Entretanto, a despeito de argumentos muito bem estruturados que se possam oferecer, a crença na revelação de Deus ao ser humano requer fé. Mas, como McGowan se apressa em afirmar, isso não significa tratar o cristianismo como anti-intelectual ou racionalmente inconsistente, beirando a um “cego fideísmo”.[7] Afinal, há várias obras que tratam da temática da racionalidade da fé cristã, e o fazem com admirável consistência.[8]
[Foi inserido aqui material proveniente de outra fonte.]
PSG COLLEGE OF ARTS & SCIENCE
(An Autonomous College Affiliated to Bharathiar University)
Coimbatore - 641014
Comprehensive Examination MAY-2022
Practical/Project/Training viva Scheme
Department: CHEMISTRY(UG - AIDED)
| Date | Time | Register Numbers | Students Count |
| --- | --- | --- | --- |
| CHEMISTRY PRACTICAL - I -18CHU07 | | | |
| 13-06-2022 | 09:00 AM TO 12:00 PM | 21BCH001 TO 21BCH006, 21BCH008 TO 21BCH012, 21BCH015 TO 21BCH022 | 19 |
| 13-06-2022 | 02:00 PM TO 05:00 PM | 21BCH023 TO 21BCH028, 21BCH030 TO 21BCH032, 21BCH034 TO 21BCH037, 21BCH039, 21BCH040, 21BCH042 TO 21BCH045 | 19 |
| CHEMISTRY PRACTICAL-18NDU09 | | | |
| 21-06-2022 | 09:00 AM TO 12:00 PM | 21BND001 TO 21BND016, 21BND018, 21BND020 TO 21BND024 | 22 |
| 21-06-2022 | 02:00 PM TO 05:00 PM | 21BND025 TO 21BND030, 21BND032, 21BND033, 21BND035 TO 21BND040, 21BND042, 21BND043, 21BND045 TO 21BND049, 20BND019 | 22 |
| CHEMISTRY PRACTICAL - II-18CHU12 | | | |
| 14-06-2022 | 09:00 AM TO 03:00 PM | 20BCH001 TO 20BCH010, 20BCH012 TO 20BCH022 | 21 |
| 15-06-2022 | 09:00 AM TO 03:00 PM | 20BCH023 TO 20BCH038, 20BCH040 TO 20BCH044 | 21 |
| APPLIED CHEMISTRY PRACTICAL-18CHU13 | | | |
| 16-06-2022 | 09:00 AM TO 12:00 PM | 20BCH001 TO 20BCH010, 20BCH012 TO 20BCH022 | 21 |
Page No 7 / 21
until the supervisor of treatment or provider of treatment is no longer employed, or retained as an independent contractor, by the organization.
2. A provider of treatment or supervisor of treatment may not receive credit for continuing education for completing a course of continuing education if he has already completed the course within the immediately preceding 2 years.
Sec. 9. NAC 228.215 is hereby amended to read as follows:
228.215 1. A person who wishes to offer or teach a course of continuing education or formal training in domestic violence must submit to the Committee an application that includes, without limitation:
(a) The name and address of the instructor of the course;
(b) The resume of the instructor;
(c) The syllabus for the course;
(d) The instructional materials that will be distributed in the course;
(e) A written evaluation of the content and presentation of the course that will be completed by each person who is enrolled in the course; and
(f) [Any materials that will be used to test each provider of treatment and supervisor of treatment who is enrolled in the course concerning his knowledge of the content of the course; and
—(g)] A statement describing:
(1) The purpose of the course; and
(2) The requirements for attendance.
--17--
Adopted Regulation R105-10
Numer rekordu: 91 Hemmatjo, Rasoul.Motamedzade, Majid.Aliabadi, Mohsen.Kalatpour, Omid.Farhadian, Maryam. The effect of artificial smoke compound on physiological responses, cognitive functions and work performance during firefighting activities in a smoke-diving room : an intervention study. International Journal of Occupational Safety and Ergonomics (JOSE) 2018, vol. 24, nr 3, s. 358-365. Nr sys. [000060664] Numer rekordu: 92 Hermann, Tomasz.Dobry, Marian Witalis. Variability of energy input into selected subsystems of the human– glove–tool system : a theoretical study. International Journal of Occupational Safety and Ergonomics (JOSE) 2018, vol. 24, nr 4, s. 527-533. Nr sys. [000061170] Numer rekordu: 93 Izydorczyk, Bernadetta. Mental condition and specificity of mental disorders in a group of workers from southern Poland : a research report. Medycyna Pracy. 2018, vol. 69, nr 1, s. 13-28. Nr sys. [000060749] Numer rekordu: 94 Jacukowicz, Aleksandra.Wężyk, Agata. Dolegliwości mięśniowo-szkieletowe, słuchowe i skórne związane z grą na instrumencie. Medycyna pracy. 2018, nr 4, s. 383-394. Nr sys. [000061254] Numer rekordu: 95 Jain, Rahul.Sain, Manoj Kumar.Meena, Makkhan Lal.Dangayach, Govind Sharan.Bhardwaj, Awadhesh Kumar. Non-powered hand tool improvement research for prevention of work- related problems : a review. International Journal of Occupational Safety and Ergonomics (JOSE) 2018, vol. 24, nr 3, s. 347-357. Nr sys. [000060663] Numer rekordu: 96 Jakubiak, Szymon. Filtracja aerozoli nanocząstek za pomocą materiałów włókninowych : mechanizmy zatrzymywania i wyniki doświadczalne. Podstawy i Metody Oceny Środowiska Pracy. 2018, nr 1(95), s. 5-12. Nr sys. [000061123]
Em última instância, como afirma Duncan Ferguson, a fé é uma pré-compreensão necessária para interpretar corretamente a fé cristã.[9] Isso não significa – sob hipótese alguma – que haja necessariamente oposição entre um estudo literário ou histórico da Bíblia e a fé. Todavia – como destacado por Ferguson – evidências históricas podem até sugerir a atuação de Deus nos eventos, “mas elas não podem suprir a experiência pessoal de confiança e compromisso no Senhor ressuscitado”.[10] Assim, para a compreensão e prática de uma hermenêutica bíblica, torna-se necessário o debate a respeito da Cristocentricidade da Escritura, com vistas à efetivação da confiança e compromisso pessoais do leitor contemporâneo.
Ao encerrar essa breve reflexão é importante lembrar que o desafio da leitura e compreensão da Bíblia é tal, que os cristãos devem encará-lo com cuidado e esmero; afinal, estão diante de um texto diferenciado, a auto-revelação de Deus. E, nesse sentido, o teólogo G.C. Berkouwer afirmou que “não há questão mais significativa em toda a teologia e em toda a vida humana do que a natureza e a realidade da revelação”.[11] Assim, os “cristãos sempre têm crido que a Bíblia é a Palavra de Deus”, e com isto entendem que “ela tem sua origem na atividade revelatória do Deus pessoal de quem ela fala […] e pela qual Ele se comunica com Suas criaturas que Ele fez”.[12]

[1] Virkler, Hermenêutica Avançada: Princípios E Processos De Interpretação Bíblica. 9.
[2] Silva, Introdução À Hermenêutica Bíblica: Como Ouvir a Palavra De Deus Apesar Dos Ruídos De Nossa Época. 15.
[3] Os três itens comentados a seguir estão fundamentados em Klein et al., Introduction to Biblical Interpretation. 19-21.
[4] Edward John Carnell, An Introduction to Christian Apologetics : A Philosophical Defense of the Trinitarian-Theistic Faith, 3d edition. ed. (Grand Rapids, MI: Eerdmans, 1948). 144.
[5] Lee Martin McDonald, The Formation of the Christian Biblical Canon, Rev. and expanded ed. (Peabody, Mass.: Hendrickson Publishers, 1995). 1.
[6] A. T. B. McGowan, The Divine Authenticity of Scripture : Retrieving an Evangelical Heritage (Downers Grove, Ill.: IVP Academic, 2007). 31.
[7] Ibid. 31, 32.
[8] Algumas dessas obras: Cornelius Van Til and K. Scott Oliphint, The Defense of the Faith, 4th ed. (Phillipsburg, N.J.: P & R Pub., 2008). William Lane Craig, Philosophy of Religion : A Reader and Guide (New Brunswick, N.J.: Rutgers University Press, 2002); Reasonable Faith : Christian Truth and Apologetics, 3rd ed. (Wheaton, Ill.: Crossway Books, 2008); William Lane Craig and Chad V. Meister, God Is Great, God Is Good : Why Believing in God Is Reasonable and Responsible (Downers Grove, Ill.: IVP Books, 2009).
[9] Ferguson, Biblical Hermeneutics : An Introduction. 63.
[10] Ibid. 64.
[11] G. C. Berkouwer, General Revelation, His Studies in Dogmatics (Grand Rapids,: W.B. Eerdmans Pub. Co., 1955). 17.
[12] McGowan, The Divine Authenticity of Scripture : Retrieving an Evangelical Heritage. p. 31. Conferir também Jack Kuhatschek, Taking the Guesswork out of Applying the Bible (Downers Grove, Ill.: InterVarsity Press, 1990).